Dentro de la historia de la cuentística y de la novela venezolana del XX y XXI este prolífico y enjundioso narrador afincado en los Andes venezolanos desde por lo menos hace más de medio siglo ocupa un destacadísimo lugar de insoslayable privilegio descollando como un auténtico maestro de un “Ars narrativa” que descubre vetas sobresalientes por su impecable factura lingüística (aportes y contribuciones lexicales y neolinguísticas de personalísimo sello expresivo). No por nada el gran poeta, crítico literario y ensayista venezolano Juan Liscano ponderó con serena sindéresis y ecuanimidad analítica la obra literaria de Jiménez Ure como una de las más aquilatadas en lo referente a originalidad formal e incluso en lo tocante a sus desafiantes u osados ejes temáticos. Yo, -sin temor a incurrir en el más mínimo ápice de exageración-, afirmo categóricamente que Jiménez Ure es nuestro Rudyard Kipling de la literatura venezolana.
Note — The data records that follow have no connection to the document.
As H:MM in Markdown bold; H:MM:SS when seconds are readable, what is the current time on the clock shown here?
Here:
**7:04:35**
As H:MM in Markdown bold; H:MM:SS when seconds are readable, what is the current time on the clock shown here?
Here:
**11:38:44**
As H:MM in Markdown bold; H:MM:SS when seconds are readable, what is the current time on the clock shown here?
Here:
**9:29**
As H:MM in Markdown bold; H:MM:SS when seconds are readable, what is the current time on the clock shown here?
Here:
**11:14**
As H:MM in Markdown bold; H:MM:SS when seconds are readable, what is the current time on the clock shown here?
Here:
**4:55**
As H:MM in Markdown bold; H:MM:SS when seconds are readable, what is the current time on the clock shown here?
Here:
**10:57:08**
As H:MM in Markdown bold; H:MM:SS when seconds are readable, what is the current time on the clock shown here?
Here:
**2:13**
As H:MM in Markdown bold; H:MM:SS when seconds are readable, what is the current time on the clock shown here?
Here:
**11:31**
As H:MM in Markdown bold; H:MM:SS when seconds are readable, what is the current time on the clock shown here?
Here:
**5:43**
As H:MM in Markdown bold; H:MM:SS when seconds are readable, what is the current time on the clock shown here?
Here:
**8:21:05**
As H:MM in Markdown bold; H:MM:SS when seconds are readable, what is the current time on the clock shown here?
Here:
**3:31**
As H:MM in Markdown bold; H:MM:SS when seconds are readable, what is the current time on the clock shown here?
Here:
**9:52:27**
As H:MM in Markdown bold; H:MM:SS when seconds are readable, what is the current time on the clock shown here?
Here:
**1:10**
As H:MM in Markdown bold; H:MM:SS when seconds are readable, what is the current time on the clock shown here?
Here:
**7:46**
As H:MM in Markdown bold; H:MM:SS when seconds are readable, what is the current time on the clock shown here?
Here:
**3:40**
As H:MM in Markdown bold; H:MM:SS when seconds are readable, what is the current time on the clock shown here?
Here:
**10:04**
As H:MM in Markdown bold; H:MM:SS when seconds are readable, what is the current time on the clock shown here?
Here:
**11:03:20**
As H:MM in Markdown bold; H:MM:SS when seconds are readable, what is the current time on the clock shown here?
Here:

En todo caso, ahí está su obra que habla por sí sola y ya no necesita por fortuna de la exégesis apologética de la reseña lisonjera y ni de los prologuillos de ocasión. Por Jiménez Ure hablarán sus libros enhorabuena muníficos. Cuando en el futuro la historiografía literaria venezolana deba realizar los saldos que dejó para la posteridad la producción estético-escritural de los últimos 150 años en materia de narrativa no podrá soslayar este “homme de lettres” y “enfant terrible” de la narrativa fantástica nacional del último siglo y medio del relato corto y de la novela corta de Venezuela. Yo me envanezco y celebro con júbilo y regocijo espiritual haber descubierto tempranamente a este escritor raro de la literatura venezolana y de haberme ocupado de leer con frenética fruición la vasta obra escrita de este narrador, poeta y ensayista que no cesa de subvertir los cánones literarios establecidos por la tradición académica e institucionalizada en Venezuela.